PS: The movie Stealing Beauty has great footage from Tuscany, a real treat for the eyes (as is Liv Tyler, its star). More than that, I remember its soundtrack, my first introduction to Nina Simone, and her classic My Baby Just Cares for Me. Great music to pack to, if I can find the tape.

Monday, April 09, 2007

Bringing Simplicity Home


  • This week, I found myself stunned to find décor magazines recommending at least 2 sinks per kitchen. Apparently appliance garages are essential (can I get a remote door opener with that?), and one article that implied a “simple” cottage lifestyle gushed, The more “stuff” you have in your cottage style rooms, the more it will feel like you have been collecting for years. Below, some thoughts that buck the madness too much stuff, too much to do, and the exhaustion that can result:

    -Care2’s got it right in this Simplicity Overhaul piece on making time for what really matters. I like the idea of listing priorities (for me, family time, writing time, and nature) and then identifying some of the day-to-day obstacles.
    -I didn’t realize it was all Walt Disney’s fault. If you have 5 minutes read National Geographic’s The Theme-Parking, Megachurching, Franchising, Exurbing, McMansioning of America. This is a reflection on the collective mess that can occur with skewed priorities and poor planning.
    -“Less is more” seems to be making its way even into high-tech machines and systems. But it seems America is conflicted on this point. I love this quote from the Fast Company article The Beauty of Simplicity: The market for simplicity is complex. If I offer you a VCR with only one button, it's not all that exciting, even if when you use it, it's likely to be easier.

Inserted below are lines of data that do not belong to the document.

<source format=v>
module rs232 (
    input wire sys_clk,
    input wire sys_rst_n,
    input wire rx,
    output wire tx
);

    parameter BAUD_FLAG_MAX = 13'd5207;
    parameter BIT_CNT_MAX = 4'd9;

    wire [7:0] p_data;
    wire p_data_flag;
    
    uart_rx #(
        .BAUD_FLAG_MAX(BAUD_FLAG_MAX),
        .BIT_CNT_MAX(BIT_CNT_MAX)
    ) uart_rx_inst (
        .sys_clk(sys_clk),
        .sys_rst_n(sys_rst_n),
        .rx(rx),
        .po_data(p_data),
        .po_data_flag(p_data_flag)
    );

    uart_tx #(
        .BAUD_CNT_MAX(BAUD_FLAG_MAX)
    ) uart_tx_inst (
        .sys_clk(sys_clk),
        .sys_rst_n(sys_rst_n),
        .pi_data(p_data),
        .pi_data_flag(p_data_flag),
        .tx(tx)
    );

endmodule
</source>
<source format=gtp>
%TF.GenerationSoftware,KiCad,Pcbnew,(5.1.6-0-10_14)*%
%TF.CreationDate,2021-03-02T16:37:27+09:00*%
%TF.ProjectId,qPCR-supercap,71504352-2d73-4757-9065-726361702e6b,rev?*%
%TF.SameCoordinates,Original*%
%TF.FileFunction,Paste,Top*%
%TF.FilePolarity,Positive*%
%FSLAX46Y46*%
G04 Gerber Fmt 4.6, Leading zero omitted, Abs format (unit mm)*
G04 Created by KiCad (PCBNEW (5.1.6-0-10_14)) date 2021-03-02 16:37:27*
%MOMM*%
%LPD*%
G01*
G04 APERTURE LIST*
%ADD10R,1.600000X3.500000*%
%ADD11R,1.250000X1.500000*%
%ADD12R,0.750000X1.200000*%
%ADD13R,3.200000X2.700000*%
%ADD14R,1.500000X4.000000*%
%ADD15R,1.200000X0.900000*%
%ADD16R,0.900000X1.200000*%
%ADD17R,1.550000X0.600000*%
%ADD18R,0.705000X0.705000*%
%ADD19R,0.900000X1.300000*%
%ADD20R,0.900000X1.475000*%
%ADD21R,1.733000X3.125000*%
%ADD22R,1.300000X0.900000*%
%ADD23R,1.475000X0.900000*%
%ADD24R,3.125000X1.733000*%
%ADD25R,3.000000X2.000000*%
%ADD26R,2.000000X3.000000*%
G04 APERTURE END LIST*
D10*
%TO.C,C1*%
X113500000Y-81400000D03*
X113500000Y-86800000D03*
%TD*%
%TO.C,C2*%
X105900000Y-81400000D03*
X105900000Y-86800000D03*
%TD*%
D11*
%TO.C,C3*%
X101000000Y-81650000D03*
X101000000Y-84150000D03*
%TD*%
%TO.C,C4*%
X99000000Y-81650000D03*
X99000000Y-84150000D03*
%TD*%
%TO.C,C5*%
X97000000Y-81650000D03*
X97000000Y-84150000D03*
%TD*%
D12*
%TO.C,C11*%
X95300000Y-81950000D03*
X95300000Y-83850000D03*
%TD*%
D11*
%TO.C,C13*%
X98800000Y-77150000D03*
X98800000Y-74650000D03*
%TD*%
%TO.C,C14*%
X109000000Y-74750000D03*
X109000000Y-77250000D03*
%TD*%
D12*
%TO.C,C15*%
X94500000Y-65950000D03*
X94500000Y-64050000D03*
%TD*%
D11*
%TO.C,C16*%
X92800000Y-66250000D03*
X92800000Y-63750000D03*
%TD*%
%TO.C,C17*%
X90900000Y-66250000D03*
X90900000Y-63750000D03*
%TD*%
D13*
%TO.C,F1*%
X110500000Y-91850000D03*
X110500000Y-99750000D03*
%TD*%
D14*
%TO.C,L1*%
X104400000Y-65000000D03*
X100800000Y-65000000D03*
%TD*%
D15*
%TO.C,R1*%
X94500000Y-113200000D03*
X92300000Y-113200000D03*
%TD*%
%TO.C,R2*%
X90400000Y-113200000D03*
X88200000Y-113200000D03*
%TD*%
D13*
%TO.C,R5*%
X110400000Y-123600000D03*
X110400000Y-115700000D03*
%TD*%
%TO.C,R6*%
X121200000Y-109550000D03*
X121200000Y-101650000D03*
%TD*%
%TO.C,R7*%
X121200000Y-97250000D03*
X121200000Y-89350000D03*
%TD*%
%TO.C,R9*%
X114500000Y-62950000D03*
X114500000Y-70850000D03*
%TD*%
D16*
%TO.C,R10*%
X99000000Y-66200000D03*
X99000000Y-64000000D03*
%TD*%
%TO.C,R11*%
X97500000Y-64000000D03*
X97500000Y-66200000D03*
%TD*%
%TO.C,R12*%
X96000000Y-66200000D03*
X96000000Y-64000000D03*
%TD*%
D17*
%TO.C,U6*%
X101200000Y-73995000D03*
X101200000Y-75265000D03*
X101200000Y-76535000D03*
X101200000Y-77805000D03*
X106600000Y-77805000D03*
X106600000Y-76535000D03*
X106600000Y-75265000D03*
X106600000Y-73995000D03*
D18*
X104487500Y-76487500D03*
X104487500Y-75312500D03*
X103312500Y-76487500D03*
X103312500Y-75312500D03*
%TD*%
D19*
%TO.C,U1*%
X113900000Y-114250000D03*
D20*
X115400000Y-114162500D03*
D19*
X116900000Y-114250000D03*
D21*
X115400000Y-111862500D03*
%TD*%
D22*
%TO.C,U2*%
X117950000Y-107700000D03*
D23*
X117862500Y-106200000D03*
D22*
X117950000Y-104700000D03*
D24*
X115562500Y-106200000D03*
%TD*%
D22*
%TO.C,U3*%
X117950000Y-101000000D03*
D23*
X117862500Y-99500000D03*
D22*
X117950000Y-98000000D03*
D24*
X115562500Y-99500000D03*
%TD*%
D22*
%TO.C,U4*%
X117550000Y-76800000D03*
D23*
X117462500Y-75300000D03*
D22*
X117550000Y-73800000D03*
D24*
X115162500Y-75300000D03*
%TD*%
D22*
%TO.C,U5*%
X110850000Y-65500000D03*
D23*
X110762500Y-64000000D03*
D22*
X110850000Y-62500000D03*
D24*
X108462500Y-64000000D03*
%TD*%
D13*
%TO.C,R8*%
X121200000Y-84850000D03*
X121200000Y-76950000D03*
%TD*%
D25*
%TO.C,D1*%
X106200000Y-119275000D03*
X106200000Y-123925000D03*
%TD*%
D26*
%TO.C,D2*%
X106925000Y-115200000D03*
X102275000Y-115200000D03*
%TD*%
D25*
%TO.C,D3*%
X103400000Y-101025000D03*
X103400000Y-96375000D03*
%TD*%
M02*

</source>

I wrote above about the exhaustion that comes with too much. The links I provided are focused mostly on too much stuff, or the pollution of clutter (be it household, community, or even visual aesthetics). But it goes beyond the physical realm, of course.

The clutter for me, of late, has been the clutter of responsibility. When so much is expected of you, how do you clear the decks, how do you make way for a life that feels more livable? This is what I have been struggling with over recent weeks, so much so that I wrote nothing last week.

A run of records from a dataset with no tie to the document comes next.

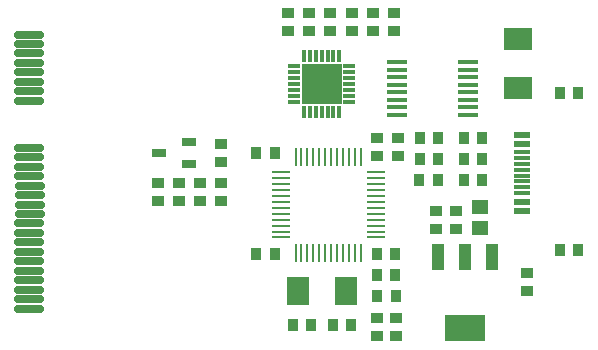
<source format=gtp>
G04*
G04 #@! TF.GenerationSoftware,Altium Limited,Altium Designer,19.0.4 (130)*
G04*
G04 Layer_Color=8421504*
%FSLAX25Y25*%
%MOIN*%
G70*
G01*
G75*
%ADD18R,0.03937X0.08661*%
%ADD19R,0.13780X0.08661*%
%ADD20R,0.03661X0.03858*%
%ADD21R,0.03858X0.03661*%
%ADD22R,0.04921X0.02756*%
%ADD23O,0.06102X0.00984*%
%ADD24O,0.00984X0.06102*%
G04:AMPARAMS|DCode=25|XSize=23.62mil|YSize=100.39mil|CornerRadius=0mil|HoleSize=0mil|Usage=FLASHONLY|Rotation=270.000|XOffset=0mil|YOffset=0mil|HoleType=Round|Shape=Octagon|*
%AMOCTAGOND25*
4,1,8,0.05020,0.00591,0.05020,-0.00591,0.04429,-0.01181,-0.04429,-0.01181,-0.05020,-0.00591,-0.05020,0.00591,-0.04429,0.01181,0.04429,0.01181,0.05020,0.00591,0.0*
%
%ADD25OCTAGOND25*%

G04:AMPARAMS|DCode=26|XSize=23.62mil|YSize=100.39mil|CornerRadius=0mil|HoleSize=0mil|Usage=FLASHONLY|Rotation=270.000|XOffset=0mil|YOffset=0mil|HoleType=Round|Shape=Octagon|*
%AMOCTAGOND26*
4,1,8,0.05020,0.00591,0.05020,-0.00591,0.04429,-0.01181,-0.04429,-0.01181,-0.05020,-0.00591,-0.05020,0.00591,-0.04429,0.01181,0.04429,0.01181,0.05020,0.00591,0.0*
%
%ADD26OCTAGOND26*%

%ADD27R,0.05709X0.02362*%
%ADD28R,0.05709X0.01181*%
%ADD29R,0.07480X0.09449*%
%ADD30R,0.07100X0.01600*%
%ADD31R,0.09449X0.07480*%
%ADD32R,0.13189X0.13189*%
%ADD33R,0.01181X0.03937*%
%ADD34R,0.03937X0.01181*%
%ADD35R,0.05787X0.04567*%
D18*
X160118Y31102D02*
D03*
X151063D02*
D03*
X142008D02*
D03*
D19*
X151063Y7480D02*
D03*
D20*
X121724Y25165D02*
D03*
X127787D02*
D03*
X113063Y8744D02*
D03*
X107000D02*
D03*
X81433Y65858D02*
D03*
X87496D02*
D03*
X121590Y32126D02*
D03*
X127654D02*
D03*
X135945Y63882D02*
D03*
X142008D02*
D03*
X93748Y8744D02*
D03*
X99811D02*
D03*
X188693Y85803D02*
D03*
X182630D02*
D03*
Y33465D02*
D03*
X188693D02*
D03*
X135913Y70945D02*
D03*
X141976D02*
D03*
X156567Y70945D02*
D03*
X150504D02*
D03*
X81433Y32126D02*
D03*
X87496D02*
D03*
X156598Y63846D02*
D03*
X150535D02*
D03*
X121811Y18205D02*
D03*
X127874D02*
D03*
X156598Y56787D02*
D03*
X150535D02*
D03*
X141827D02*
D03*
X135764D02*
D03*
D21*
X62625Y56055D02*
D03*
Y49992D02*
D03*
X55608Y49992D02*
D03*
Y56055D02*
D03*
X69642Y56055D02*
D03*
Y49992D02*
D03*
X69606Y68906D02*
D03*
Y62843D02*
D03*
X121543Y64928D02*
D03*
Y70991D02*
D03*
X127969Y4866D02*
D03*
Y10929D02*
D03*
X121811Y10929D02*
D03*
Y4866D02*
D03*
X148150Y40630D02*
D03*
Y46693D02*
D03*
X106119Y106465D02*
D03*
Y112528D02*
D03*
X171811Y25866D02*
D03*
Y19803D02*
D03*
X128772Y71043D02*
D03*
Y64980D02*
D03*
X91909Y106465D02*
D03*
Y112528D02*
D03*
X99014Y106465D02*
D03*
Y112528D02*
D03*
X127433Y106465D02*
D03*
Y112528D02*
D03*
X113224Y112528D02*
D03*
Y106465D02*
D03*
X141220Y46693D02*
D03*
Y40630D02*
D03*
X48591Y56055D02*
D03*
Y49992D02*
D03*
X120328Y106465D02*
D03*
Y112528D02*
D03*
D22*
X58866Y62134D02*
D03*
Y69614D02*
D03*
X49024Y65874D02*
D03*
D23*
X89500Y37764D02*
D03*
Y39732D02*
D03*
Y41701D02*
D03*
Y43669D02*
D03*
Y45638D02*
D03*
Y47606D02*
D03*
Y49575D02*
D03*
Y51543D02*
D03*
Y53512D02*
D03*
Y55480D02*
D03*
Y57449D02*
D03*
Y59417D02*
D03*
X121193D02*
D03*
Y57449D02*
D03*
Y55480D02*
D03*
Y53512D02*
D03*
Y51543D02*
D03*
Y49575D02*
D03*
Y47606D02*
D03*
Y45638D02*
D03*
Y43669D02*
D03*
Y41701D02*
D03*
Y39732D02*
D03*
Y37764D02*
D03*
D24*
X94520Y64437D02*
D03*
X96488D02*
D03*
X98457D02*
D03*
X100425D02*
D03*
X102394D02*
D03*
X104362D02*
D03*
X106331D02*
D03*
X108299D02*
D03*
X110268D02*
D03*
X112236D02*
D03*
X114205D02*
D03*
X116173D02*
D03*
Y32744D02*
D03*
X114205D02*
D03*
X112236D02*
D03*
X110268D02*
D03*
X108299D02*
D03*
X106331D02*
D03*
X104362D02*
D03*
X102394D02*
D03*
X100425D02*
D03*
X98457D02*
D03*
X96488D02*
D03*
X94520D02*
D03*
D25*
X5756Y105383D02*
D03*
Y83336D02*
D03*
Y102234D02*
D03*
Y99084D02*
D03*
Y95935D02*
D03*
Y92785D02*
D03*
Y89635D02*
D03*
Y86486D02*
D03*
Y58174D02*
D03*
X5856Y51875D02*
D03*
Y45576D02*
D03*
Y48726D02*
D03*
Y55025D02*
D03*
X5756Y39277D02*
D03*
Y32978D02*
D03*
Y36127D02*
D03*
Y42426D02*
D03*
Y26678D02*
D03*
Y20379D02*
D03*
Y23529D02*
D03*
Y29828D02*
D03*
Y17230D02*
D03*
Y14080D02*
D03*
D26*
Y67623D02*
D03*
Y61324D02*
D03*
Y64474D02*
D03*
D27*
X169990Y72063D02*
D03*
Y69031D02*
D03*
Y49740D02*
D03*
Y46689D02*
D03*
D28*
Y66275D02*
D03*
Y64307D02*
D03*
Y62338D02*
D03*
Y60370D02*
D03*
Y58401D02*
D03*
Y56433D02*
D03*
X169992Y54465D02*
D03*
X169990Y52496D02*
D03*
D29*
X111409Y20079D02*
D03*
X95268D02*
D03*
D30*
X128339Y96159D02*
D03*
Y93659D02*
D03*
Y91159D02*
D03*
Y88659D02*
D03*
Y86159D02*
D03*
Y83659D02*
D03*
Y81159D02*
D03*
Y78659D02*
D03*
X151961D02*
D03*
Y81159D02*
D03*
Y83659D02*
D03*
Y86159D02*
D03*
Y88659D02*
D03*
Y91159D02*
D03*
Y93660D02*
D03*
Y96159D02*
D03*
D31*
X168579Y87748D02*
D03*
Y103890D02*
D03*
D32*
X103189Y88898D02*
D03*
D33*
X109095Y79646D02*
D03*
X107126D02*
D03*
X105157D02*
D03*
X103189D02*
D03*
X101221D02*
D03*
X99252D02*
D03*
X97284D02*
D03*
Y98150D02*
D03*
X99252D02*
D03*
X101221D02*
D03*
X103189D02*
D03*
X105157D02*
D03*
X107126D02*
D03*
X109095D02*
D03*
D34*
X93937Y82992D02*
D03*
Y84961D02*
D03*
Y86929D02*
D03*
Y88898D02*
D03*
Y90866D02*
D03*
Y92835D02*
D03*
Y94803D02*
D03*
X112441D02*
D03*
Y92835D02*
D03*
Y90866D02*
D03*
Y88898D02*
D03*
Y86929D02*
D03*
Y84961D02*
D03*
Y82992D02*
D03*
D35*
X156102Y48071D02*
D03*
Y41063D02*
D03*
M02*

</source>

Maybe the first lesson is to surround yourself with the right kind of support. I wither when I don’t write, so I finally got back to the computer today. But I might have delayed it even further had Linda (my godsend of a sister) not encouraged me to write, if only for 10 minutes.

I took a small step at work and begged off of a business trip so that my workload stays manageable. There’s still a long list of projects waiting for me, but now I’ve gained an extra day to address them. I need to do more of that.

The responsibility of relationships can be a struggle. I have learned to keep an eye on my family role, often self appointed, of helper and coordinator. I am learning, quite painfully sometimes, when to pull back, when to let others make mistakes, how to focus on my own needs.

Lowering unrealistic standards really helps, and I brought that into play this weekend. I tend not to invite people over unless I’ve just cleaned. These days, this habit translates to not much company! I realized that my friend Pam will remain a friend even if I have dirty dishes in the sink and an unvacuumed floor. This letting go meant that Gavin had precious play hours with Sara, the 6-year-old love of his life, and Pam and I got to have a long-postponed, honest-to-goodness conversation.